[Edit tracking data]

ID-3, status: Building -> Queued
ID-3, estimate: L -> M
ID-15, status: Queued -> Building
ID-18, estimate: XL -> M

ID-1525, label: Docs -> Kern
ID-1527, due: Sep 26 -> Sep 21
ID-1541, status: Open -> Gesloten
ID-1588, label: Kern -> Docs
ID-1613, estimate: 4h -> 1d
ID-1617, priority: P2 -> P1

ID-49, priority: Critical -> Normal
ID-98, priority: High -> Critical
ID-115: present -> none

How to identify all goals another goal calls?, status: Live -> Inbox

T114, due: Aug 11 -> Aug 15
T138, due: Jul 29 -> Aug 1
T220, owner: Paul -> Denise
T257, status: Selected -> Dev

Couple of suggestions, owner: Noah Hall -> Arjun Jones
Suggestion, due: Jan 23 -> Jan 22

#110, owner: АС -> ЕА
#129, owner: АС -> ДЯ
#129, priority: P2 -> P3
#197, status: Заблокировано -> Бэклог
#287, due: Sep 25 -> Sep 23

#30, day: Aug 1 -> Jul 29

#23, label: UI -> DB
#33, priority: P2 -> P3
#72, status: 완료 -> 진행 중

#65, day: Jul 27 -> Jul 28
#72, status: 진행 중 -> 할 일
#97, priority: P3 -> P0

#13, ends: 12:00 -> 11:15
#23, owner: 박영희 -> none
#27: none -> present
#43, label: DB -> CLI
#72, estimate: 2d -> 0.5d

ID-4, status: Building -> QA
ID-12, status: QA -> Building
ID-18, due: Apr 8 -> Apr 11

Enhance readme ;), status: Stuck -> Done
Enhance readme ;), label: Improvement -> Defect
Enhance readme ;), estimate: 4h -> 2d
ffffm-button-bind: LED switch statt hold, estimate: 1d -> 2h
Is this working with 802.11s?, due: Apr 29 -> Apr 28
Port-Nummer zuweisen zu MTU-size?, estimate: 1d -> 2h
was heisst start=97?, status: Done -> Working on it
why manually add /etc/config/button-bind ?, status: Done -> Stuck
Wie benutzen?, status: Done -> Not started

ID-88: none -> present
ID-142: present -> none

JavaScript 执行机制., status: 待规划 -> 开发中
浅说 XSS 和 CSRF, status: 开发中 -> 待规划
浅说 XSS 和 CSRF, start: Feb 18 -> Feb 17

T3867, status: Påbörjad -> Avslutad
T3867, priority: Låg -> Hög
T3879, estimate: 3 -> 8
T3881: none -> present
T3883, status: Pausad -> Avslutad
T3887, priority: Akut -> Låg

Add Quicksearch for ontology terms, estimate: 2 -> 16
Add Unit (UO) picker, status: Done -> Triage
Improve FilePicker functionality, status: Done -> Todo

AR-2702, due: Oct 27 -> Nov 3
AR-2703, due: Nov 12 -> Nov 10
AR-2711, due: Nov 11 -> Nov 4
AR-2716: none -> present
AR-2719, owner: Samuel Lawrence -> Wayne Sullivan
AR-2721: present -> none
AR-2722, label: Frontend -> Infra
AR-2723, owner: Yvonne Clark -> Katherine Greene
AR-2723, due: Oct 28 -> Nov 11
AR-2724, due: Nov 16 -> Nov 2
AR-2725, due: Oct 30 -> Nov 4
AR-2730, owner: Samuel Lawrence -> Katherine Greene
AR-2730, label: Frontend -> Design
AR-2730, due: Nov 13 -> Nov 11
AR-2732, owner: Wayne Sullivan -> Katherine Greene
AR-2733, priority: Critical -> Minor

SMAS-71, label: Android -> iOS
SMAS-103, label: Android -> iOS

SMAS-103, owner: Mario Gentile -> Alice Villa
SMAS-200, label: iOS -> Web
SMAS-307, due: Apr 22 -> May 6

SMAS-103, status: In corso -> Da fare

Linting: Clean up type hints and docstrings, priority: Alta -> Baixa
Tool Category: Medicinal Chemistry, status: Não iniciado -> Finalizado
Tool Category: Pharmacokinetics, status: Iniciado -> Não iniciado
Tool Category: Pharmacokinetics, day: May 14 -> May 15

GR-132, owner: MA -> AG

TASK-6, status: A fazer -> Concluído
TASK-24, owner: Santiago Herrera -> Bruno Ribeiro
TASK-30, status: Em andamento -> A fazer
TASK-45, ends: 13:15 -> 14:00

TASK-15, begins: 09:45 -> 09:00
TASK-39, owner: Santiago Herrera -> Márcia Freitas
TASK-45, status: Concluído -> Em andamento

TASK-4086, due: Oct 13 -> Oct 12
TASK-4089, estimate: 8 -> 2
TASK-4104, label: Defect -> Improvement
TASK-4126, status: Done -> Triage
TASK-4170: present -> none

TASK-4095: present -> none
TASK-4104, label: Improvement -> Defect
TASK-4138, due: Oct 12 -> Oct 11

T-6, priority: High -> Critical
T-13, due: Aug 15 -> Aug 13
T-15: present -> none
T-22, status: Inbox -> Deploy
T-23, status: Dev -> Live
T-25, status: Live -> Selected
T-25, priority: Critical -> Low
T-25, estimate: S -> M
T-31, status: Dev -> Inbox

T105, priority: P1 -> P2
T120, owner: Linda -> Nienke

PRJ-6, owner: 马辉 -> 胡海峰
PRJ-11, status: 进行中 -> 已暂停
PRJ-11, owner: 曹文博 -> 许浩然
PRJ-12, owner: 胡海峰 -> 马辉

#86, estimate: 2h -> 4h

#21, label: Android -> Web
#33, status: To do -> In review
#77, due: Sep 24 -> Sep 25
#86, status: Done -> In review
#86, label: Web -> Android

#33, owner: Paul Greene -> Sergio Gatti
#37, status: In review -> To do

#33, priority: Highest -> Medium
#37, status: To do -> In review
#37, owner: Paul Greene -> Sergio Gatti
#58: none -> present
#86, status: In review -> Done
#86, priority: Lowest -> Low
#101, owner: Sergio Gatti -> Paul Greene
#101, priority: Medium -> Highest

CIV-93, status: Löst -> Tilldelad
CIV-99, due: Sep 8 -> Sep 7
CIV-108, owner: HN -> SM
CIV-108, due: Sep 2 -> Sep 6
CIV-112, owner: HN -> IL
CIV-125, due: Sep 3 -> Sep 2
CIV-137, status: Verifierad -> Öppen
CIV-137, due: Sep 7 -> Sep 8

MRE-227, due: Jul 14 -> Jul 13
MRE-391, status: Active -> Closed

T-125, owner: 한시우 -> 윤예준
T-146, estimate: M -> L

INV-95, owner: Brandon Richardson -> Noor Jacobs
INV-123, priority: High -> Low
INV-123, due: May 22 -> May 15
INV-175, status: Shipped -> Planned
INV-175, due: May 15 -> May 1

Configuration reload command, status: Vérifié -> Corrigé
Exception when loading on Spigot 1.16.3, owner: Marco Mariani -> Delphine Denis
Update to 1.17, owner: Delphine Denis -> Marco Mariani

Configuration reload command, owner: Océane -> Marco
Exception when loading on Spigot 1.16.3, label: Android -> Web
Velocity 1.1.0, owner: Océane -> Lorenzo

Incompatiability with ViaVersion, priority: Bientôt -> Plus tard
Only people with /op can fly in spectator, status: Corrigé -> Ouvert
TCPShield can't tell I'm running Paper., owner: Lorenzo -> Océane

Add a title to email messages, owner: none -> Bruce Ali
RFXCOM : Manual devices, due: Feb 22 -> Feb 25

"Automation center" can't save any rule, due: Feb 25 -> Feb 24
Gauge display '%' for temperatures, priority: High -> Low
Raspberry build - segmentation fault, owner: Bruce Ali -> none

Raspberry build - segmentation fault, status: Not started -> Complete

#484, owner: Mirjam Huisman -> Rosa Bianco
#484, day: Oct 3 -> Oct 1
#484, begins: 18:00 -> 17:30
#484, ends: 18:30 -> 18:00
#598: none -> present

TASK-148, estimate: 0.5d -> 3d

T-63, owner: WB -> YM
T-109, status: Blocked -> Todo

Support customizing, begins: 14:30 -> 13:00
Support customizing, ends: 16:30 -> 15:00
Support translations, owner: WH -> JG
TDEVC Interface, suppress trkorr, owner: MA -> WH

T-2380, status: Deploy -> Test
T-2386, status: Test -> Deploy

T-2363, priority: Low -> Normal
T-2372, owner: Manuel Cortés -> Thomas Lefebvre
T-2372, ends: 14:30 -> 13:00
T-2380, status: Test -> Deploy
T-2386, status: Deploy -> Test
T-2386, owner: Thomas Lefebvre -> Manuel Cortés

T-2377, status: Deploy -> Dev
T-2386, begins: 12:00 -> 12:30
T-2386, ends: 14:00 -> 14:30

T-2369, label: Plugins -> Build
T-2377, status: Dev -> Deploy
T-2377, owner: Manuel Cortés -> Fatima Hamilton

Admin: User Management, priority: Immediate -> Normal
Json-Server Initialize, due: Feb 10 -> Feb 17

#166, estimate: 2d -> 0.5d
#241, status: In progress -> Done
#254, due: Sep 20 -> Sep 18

→ **TASK DESCRIPTION**
Taking the entries from their first line through the line with "#110, owner: АС -> ЕА", inclusive, restate each line word for word and give nothing else.

→ **SOLVED PROBLEM**
ID-3, status: Building -> Queued
ID-3, estimate: L -> M
ID-15, status: Queued -> Building
ID-18, estimate: XL -> M

ID-1525, label: Docs -> Kern
ID-1527, due: Sep 26 -> Sep 21
ID-1541, status: Open -> Gesloten
ID-1588, label: Kern -> Docs
ID-1613, estimate: 4h -> 1d
ID-1617, priority: P2 -> P1

ID-49, priority: Critical -> Normal
ID-98, priority: High -> Critical
ID-115: present -> none

How to identify all goals another goal calls?, status: Live -> Inbox

T114, due: Aug 11 -> Aug 15
T138, due: Jul 29 -> Aug 1
T220, owner: Paul -> Denise
T257, status: Selected -> Dev

Couple of suggestions, owner: Noah Hall -> Arjun Jones
Suggestion, due: Jan 23 -> Jan 22

#110, owner: АС -> ЕА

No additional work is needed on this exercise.